* _Document passage_
# # # # # # #
In clinical practice, sequence is usually individualized according to phenotypes and etiologies; for example, for a patient early post myocardial infarction or a patient with active ischemia. Or in patients with tachycardia, obviously beta blockers would be prioritized. For a patient with advanced CKD, SGLT2 inhibitors may be prioritized, followed up by ARNI. For a patient with significant congestion, NYHA Class III symptoms with recurrent hospitalizations after diuretics, SGLT2 inhibitors, ARNI, MRA may be prioritized followed by beta blockade and consideration of Vericiguat. For a patient with NYHA Class IV heart failure ACE inhibitors, SGLT2 inhibitors, mineralocorticoid receptor antagonist may be used, but ARNI probably would not be indicated, especially with the evidence of the results of the live HF trial.
In the new guidelines, CRT indications have not changed compared to the former guidelines. Patients with left bundle branch block with QRS over 150 milliseconds have Class 1 indication, patients with left bundle branch block with QRS over 120 but less than 150 milliseconds, a Class 2A. Patients with non-left bundle branch block with QRS over 150 milliseconds, a Class 2A and a non-left bundle branch block morphology with QRS between 120 and 150 milliseconds, a Class 2B indication for CRT.
Additionally, surgical revascularization is indicated among select patients with suitable coronary anatomy and ischemic cardiomyopathy. Transcatheter edge to edge mitral valve repair is indicated among patients with secondary MR, suitable anatomy and PA pressures and specifications after optimization of GDMT. Wireless monitoring of PA pressure by implanted hemodynamic monitoring, has a Class 2B recommendation. In patients hospitalized with heart failure, GDMT should be initiated and optimized as soon as possible. Initiation of GDMT is a Class one indication during hospitalization after clinical stability's achieved. We emphasize the congestion and continuation and optimization of GDMT. And very importantly, we emphasize that GDMT should not be routinely discontinued in patients experiencing mild decrease in renal function or an asymptomatic reduction of systolic blood pressure during heart failure hospitalization. If truly necessary to discontinue, we recommend GDMT to be resumed as soon as possible.
# # # # # # #
* _Provided data_
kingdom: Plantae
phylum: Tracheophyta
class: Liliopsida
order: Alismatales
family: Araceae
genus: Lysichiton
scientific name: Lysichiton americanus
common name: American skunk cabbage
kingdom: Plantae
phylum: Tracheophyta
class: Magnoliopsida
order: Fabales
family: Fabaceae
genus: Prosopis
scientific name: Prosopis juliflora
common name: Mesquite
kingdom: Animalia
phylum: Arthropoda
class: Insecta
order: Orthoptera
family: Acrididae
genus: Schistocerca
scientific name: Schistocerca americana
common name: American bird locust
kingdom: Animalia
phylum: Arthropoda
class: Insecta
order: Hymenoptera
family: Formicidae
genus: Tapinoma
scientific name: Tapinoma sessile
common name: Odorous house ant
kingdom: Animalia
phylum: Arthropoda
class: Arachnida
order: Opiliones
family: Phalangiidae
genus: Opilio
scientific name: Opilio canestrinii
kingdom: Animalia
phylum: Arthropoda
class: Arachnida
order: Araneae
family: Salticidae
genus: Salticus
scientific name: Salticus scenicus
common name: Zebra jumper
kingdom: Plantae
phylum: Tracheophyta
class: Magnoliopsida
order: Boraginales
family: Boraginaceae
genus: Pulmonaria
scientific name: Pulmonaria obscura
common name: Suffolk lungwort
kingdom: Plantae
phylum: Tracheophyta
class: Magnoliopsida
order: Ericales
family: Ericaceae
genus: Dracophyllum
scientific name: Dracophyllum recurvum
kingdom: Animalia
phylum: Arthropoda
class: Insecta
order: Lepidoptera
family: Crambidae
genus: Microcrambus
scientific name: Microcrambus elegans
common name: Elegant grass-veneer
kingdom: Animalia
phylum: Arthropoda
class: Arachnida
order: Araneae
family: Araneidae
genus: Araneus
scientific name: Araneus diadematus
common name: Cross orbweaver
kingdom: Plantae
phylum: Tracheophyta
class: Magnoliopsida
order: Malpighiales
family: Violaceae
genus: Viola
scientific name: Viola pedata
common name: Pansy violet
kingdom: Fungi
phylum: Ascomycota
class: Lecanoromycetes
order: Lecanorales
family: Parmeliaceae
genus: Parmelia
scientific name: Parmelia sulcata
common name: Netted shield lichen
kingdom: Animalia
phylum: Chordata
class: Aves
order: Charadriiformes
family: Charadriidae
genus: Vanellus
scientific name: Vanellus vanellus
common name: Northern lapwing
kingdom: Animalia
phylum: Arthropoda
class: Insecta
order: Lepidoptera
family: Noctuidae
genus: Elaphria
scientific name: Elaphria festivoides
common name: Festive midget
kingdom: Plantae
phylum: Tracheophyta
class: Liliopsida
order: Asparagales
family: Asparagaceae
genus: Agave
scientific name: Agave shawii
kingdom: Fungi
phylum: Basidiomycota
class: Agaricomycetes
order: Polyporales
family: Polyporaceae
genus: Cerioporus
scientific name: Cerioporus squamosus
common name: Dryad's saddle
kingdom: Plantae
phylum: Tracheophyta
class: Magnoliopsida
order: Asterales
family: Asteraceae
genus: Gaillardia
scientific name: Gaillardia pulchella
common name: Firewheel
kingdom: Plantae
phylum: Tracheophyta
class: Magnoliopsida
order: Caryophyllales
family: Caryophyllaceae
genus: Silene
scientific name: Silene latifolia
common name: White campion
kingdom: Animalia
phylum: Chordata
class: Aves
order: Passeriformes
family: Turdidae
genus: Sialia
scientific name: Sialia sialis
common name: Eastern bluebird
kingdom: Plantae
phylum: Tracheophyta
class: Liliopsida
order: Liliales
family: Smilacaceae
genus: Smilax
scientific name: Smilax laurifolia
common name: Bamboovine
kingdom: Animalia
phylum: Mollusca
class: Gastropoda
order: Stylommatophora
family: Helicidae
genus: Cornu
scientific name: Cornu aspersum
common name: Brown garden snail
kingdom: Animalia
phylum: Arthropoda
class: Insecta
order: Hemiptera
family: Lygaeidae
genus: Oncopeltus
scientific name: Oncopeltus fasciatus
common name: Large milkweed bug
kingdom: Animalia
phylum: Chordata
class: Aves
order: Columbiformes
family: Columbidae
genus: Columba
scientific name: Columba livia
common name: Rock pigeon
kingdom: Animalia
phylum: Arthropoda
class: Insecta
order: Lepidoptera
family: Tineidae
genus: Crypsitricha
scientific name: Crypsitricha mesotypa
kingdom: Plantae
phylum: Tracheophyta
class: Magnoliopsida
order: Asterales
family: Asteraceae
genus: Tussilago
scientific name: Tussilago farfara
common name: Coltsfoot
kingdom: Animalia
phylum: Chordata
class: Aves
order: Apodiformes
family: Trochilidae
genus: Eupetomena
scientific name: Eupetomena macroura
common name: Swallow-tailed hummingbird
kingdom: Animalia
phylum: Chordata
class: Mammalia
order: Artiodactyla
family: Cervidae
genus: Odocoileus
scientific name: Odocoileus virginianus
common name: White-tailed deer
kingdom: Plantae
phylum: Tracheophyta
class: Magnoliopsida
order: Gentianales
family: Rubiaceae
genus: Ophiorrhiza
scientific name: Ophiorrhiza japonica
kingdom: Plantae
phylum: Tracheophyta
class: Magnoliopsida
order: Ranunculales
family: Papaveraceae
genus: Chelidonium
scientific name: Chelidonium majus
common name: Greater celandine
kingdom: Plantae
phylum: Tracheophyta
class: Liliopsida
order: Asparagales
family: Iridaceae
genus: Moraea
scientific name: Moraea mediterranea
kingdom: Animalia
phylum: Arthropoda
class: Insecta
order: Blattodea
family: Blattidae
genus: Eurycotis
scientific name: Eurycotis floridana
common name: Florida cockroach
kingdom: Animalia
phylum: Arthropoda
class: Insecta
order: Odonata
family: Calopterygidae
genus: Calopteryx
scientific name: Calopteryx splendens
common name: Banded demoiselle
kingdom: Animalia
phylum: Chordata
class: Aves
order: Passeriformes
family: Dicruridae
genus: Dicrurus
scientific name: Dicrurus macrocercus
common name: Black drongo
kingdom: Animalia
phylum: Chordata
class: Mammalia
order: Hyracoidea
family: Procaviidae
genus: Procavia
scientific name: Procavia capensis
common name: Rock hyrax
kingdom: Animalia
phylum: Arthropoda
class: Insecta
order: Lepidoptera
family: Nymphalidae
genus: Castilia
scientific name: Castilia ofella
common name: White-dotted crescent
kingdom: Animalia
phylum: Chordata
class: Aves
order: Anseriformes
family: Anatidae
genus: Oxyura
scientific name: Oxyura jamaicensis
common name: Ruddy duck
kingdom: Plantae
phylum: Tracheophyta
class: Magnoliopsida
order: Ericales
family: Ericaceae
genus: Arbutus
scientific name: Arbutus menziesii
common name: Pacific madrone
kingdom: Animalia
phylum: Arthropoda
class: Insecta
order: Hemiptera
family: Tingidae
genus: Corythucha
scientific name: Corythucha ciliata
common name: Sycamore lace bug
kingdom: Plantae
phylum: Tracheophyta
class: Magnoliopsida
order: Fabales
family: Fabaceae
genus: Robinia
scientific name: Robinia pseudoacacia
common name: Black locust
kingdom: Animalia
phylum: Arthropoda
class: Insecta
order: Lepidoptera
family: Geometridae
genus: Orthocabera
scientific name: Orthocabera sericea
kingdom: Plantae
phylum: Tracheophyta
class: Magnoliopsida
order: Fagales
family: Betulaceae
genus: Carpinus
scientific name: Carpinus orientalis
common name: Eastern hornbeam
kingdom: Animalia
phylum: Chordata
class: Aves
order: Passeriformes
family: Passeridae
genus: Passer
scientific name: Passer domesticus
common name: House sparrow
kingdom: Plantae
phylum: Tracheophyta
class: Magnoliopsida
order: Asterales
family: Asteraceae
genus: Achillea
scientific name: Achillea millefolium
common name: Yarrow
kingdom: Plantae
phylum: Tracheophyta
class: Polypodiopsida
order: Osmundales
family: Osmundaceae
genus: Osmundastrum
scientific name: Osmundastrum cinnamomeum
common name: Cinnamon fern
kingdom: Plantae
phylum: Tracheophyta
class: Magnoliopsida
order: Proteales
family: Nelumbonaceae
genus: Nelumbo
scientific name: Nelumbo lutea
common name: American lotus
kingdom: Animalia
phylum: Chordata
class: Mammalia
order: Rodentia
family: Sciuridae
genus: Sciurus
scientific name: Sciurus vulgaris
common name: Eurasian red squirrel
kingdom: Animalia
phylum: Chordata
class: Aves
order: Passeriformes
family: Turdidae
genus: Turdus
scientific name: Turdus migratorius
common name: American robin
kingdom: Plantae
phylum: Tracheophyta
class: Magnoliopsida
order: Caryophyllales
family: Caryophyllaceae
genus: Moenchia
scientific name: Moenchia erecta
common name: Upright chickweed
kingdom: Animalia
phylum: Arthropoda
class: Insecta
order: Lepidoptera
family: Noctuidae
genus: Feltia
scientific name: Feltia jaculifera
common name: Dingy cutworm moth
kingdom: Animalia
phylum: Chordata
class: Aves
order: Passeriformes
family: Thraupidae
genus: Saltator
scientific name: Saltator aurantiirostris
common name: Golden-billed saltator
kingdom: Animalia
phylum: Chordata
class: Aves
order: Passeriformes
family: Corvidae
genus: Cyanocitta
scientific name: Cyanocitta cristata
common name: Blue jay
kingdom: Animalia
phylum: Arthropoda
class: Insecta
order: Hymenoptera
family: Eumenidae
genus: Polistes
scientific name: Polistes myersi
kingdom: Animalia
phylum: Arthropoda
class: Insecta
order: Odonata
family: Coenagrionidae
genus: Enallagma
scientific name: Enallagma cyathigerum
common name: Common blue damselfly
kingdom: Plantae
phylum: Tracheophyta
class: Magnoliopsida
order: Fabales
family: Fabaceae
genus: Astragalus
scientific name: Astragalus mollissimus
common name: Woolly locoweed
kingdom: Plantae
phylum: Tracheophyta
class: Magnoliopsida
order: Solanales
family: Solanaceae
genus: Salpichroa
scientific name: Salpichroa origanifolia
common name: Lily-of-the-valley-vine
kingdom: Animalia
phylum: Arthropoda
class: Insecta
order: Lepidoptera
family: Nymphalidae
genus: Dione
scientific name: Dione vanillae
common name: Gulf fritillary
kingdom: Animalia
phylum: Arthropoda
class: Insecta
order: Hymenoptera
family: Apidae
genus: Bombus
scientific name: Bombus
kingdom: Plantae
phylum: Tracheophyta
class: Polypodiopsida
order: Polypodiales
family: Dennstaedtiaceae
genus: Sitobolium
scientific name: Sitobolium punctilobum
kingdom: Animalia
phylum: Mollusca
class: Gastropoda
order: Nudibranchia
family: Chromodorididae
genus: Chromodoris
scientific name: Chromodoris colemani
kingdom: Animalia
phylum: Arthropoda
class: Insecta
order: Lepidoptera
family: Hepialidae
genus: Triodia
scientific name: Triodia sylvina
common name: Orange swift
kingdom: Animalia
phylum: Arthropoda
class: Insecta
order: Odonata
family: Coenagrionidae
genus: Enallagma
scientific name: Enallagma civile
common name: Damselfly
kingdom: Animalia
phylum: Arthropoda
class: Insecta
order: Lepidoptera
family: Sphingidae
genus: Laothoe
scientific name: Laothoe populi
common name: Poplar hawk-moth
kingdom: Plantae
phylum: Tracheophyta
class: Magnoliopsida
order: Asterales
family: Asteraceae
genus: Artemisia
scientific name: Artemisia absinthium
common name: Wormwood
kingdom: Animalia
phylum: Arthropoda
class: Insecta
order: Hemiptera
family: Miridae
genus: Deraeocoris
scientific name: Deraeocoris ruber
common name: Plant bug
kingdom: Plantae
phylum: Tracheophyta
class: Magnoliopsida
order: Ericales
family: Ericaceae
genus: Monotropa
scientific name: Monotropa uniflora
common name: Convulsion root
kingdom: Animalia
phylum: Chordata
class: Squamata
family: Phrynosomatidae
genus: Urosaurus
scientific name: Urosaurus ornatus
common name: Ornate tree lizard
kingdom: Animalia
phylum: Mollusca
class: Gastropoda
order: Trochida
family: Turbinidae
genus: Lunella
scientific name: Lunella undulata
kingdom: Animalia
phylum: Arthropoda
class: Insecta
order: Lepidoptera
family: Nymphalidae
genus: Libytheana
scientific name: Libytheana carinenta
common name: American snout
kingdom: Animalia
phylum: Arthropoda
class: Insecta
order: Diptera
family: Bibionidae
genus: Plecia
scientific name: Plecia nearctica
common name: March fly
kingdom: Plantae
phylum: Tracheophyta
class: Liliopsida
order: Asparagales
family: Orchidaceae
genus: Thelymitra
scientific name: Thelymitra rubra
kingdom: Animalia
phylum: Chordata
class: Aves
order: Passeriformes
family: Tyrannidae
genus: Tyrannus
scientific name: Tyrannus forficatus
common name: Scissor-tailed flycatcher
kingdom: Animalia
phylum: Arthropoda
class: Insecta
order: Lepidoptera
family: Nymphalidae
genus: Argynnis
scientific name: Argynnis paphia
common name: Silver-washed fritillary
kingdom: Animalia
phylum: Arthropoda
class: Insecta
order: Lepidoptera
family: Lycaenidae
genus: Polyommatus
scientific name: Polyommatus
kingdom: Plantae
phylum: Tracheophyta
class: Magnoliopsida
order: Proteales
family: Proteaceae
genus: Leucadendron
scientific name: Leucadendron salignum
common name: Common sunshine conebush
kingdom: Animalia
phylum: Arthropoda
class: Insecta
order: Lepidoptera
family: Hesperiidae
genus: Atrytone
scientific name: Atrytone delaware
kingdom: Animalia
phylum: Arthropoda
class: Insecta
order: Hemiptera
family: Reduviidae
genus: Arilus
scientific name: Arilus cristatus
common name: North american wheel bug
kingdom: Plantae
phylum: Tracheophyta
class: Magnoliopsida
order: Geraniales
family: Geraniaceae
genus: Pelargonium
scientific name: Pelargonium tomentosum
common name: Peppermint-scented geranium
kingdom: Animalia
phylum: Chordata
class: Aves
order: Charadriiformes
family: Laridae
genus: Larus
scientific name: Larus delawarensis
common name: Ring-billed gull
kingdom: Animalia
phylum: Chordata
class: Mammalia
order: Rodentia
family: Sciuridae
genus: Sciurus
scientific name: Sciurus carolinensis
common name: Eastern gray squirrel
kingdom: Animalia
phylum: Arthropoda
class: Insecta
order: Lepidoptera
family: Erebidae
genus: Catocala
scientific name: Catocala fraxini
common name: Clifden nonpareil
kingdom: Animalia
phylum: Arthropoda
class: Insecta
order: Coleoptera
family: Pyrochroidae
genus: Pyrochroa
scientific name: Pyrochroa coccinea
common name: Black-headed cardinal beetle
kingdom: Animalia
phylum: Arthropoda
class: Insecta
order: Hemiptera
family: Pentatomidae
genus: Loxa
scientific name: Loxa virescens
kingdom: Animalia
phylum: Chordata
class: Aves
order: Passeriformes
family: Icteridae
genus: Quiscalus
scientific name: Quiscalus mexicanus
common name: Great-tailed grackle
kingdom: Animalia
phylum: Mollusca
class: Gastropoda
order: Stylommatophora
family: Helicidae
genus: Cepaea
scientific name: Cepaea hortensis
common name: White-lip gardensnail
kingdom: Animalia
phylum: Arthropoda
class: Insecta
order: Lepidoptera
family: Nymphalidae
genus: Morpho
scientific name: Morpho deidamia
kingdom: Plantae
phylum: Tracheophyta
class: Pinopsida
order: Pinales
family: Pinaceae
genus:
# # # # # # #
* _Your goal_
Please retype the heart failure guideline passage starting with "In the new guidelines, CRT" and going on through "indication for CRT.". The material isn't needed for this.

* _Solution to the exercise_
In the new guidelines, CRT indications have not changed compared to the former guidelines. Patients with left bundle branch block with QRS over 150 milliseconds have Class 1 indication, patients with left bundle branch block with QRS over 120 but less than 150 milliseconds, a Class 2A. Patients with non-left bundle branch block with QRS over 150 milliseconds, a Class 2A and a non-left bundle branch block morphology with QRS between 120 and 150 milliseconds, a Class 2B indication for CRT.